Akşamdı. Mehmet evinin hemen önündeki taşlıkta oturuyordu. Cırcır böceklerinin fasılasız sesi duyuluyordu. Birkaç köpek havlaması dışında köy üzerine ıssızlığı örtmüştü.
Cümle kapısı açıldı. Dışarıya annesi Esma çıktı.
“Oğlum sen çok acıkmışsın. Öğlende yemedin. Akşamda yemedin.”
Mehmet “Karnım aç değil. Yiyesim yok.”
Esma “İyi öyleyse. Bir yere ayrılma. Seninle babaannene gideceğiz.”
“Orada ne yapacağız ki?”
“Babaannen hastalanmış. Geçmiş olsuna gideceğiz.”
Mehmet “Ben gelmeyeyim. Sen Hüsna ile git.”
Esma “Karnın acıkırsa yemek buz dolabında değil. Rafta.”
Esma içeriye girdi. Az sonra Mehmet’in annesi ve kız kardeşi dışarıya çıktılar
Esma oğluna “Hadi hoşça kal.” Dedi. Karanlık köyün sokağında ilerlediler.
Mehmet yerinden kalktı evine girdi. Odasına geçti. Radyoyu açtı. Müziğin sesini yükseltti. Sonra mutfağa geçti. Kendine çay katıp tekrar odasına geldi. Sonra odasının penceresini açtı. İleriye doğru baktı.
Zehra’nın odasının ışığı yanıyordu. Mehmet Zehra’nın gölgesi perdeye yansır mı diye uzakta ışığı yanan odaya dikkat kesildi.

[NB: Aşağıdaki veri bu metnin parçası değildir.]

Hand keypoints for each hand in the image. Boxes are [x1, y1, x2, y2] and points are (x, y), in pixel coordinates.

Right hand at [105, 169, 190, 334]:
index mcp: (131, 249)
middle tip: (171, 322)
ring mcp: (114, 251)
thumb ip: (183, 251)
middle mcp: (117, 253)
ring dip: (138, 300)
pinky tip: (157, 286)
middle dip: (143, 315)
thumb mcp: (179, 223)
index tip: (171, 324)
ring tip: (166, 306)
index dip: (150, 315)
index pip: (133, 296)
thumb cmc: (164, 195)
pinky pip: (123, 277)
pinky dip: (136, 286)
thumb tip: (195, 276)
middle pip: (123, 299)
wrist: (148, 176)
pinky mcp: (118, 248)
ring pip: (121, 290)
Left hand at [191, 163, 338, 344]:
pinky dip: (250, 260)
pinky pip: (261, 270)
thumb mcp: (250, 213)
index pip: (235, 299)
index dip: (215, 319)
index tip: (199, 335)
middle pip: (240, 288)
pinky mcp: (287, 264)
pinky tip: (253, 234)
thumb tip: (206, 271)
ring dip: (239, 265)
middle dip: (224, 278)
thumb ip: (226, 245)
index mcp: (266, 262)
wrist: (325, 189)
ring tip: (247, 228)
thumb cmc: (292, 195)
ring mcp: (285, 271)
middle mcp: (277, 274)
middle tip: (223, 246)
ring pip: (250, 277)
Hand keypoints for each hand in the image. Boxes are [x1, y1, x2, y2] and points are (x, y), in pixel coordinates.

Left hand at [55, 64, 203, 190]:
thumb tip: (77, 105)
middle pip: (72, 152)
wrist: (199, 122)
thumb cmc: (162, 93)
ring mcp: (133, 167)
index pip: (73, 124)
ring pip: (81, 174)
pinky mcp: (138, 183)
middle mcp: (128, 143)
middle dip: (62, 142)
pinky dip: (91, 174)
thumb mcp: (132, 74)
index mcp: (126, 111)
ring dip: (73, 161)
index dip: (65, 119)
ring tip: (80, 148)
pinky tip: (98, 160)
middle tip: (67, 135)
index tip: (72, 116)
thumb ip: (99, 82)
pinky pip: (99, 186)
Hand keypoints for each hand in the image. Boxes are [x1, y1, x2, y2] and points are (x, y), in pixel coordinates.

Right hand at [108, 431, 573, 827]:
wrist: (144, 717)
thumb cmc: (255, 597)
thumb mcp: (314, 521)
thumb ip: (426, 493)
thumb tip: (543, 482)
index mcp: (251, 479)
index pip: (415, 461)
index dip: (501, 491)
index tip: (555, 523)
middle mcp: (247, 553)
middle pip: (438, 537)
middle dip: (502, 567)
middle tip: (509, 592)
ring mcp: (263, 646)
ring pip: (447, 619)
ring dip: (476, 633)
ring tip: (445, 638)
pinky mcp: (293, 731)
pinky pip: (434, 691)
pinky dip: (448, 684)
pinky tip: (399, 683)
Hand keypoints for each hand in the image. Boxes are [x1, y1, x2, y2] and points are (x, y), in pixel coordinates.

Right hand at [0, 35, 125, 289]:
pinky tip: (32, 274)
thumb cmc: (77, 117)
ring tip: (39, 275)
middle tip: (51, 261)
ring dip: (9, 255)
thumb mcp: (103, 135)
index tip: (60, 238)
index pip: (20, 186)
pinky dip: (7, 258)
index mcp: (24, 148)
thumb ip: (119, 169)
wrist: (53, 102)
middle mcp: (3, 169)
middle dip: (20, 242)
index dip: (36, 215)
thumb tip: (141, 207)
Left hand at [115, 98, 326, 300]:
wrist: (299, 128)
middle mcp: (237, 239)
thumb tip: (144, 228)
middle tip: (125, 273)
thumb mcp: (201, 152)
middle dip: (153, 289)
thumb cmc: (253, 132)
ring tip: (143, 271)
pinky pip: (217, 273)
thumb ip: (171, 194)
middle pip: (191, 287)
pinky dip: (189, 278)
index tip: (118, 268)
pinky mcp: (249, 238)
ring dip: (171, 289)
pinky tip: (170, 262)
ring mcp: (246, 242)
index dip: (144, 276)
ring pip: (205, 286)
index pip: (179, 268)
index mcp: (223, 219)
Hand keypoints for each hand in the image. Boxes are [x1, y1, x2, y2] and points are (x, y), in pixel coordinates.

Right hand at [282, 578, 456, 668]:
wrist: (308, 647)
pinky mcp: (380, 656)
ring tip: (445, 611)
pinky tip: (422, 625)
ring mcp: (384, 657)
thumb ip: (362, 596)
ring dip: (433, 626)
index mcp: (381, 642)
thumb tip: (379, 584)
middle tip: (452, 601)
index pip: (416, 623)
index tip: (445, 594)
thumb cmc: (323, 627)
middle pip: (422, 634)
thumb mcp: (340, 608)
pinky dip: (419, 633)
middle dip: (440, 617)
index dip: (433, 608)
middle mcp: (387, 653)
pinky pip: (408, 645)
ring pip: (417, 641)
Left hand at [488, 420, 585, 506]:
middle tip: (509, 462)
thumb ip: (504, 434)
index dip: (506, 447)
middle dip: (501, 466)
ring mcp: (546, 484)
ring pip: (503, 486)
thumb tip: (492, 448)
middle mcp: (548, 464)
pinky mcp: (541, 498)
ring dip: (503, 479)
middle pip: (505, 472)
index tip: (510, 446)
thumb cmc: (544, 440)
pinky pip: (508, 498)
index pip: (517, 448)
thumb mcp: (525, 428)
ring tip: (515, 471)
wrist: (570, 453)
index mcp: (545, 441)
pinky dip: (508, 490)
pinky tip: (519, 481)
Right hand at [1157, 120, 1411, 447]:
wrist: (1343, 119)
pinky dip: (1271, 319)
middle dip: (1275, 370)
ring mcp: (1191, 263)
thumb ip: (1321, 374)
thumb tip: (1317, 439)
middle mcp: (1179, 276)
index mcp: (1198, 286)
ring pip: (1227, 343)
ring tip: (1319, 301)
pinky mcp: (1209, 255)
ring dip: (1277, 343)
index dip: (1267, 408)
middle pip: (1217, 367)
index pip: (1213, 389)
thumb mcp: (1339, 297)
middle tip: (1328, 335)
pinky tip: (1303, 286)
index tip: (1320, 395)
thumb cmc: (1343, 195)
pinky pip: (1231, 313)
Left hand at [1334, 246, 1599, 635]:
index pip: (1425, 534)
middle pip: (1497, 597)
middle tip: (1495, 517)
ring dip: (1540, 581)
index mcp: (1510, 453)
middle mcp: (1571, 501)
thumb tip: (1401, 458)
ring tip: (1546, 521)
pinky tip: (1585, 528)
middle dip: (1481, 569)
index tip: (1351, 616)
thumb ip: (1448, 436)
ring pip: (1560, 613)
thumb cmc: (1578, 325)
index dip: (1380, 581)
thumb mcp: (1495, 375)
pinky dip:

Ah şu utangaçlık. Zehra’ya bir türlü açılamamıştı. Oysa okul bitirmiş şehir görmüş biriydi. Nesi eksikti ki.
Zehra Murat’ın kız kardeşiydi. Arada bir Murat’lara gider otururdu. Zehra ile ancak o anlar karşılaşırdı. Muhtaçtı. Kuru bir aşka bile muhtaçtı. Zehra’ya bir el işareti yapsa onunla bile idare edebilirdi. Ama nasıl. Zehra odasında. Üstelik perdesi çekili.
Kara sevda Mehmet’i Zehra’nın odasının pencere dibine kadar getirdi. Mehmet kulak kabarttı. Odadan müzik sesi geliyordu.
Mehmet kıyameti koparmaya karar verdi. Yerden küçük bir çakıl taşı aldı. Pencereye attı.
Perde açıldı. Ardından pencere.
Mehmet “Zehra ağabeyin evde mi?”
Zehra “Evde. Buyur gel.”
Mehmet “Yok sağ ol. Ağabeyin ile bugün ırmakta yüzdük. Su soğuktu. Acaba ağabeyin hastalandı mı onu öğrenmeye geldim.”
Zehra “Ağabeyim hasta değil.”
Mehmet “Ağabeyine konuştuğumuzu haber etme oldu mu?”
Zehra “Tama demem.”
Mehmet “Şey sonra tekrar konuşalım mı?”
Zehra “Tama olur konuşuruz.”
Mehmet “Bana öper gibi yapar mısın. Hadi ne olur. Yalvarırım.”
Zehra gözlerini kapattı. Dudaklarını birleştirdi. Sonra gözünü açtı.
Mehmet “Bay bay.” Dedi. Arkasına bakmadan oradan ayrıldı.
Mehmet O an karanlık köyün sokağında evine doğru ilerlerken ilk defa çok hafiflediğini hissetti. Hiç böyle olmamıştı. Evine geldiğinde odasına geçti. Radyoyu açtı. Sırtını sedire dayayarak mindere uzandı. Sigarasını yaktı. Radyoda çalan müziğin eşliğinde tatlı bir rüyaya daldı.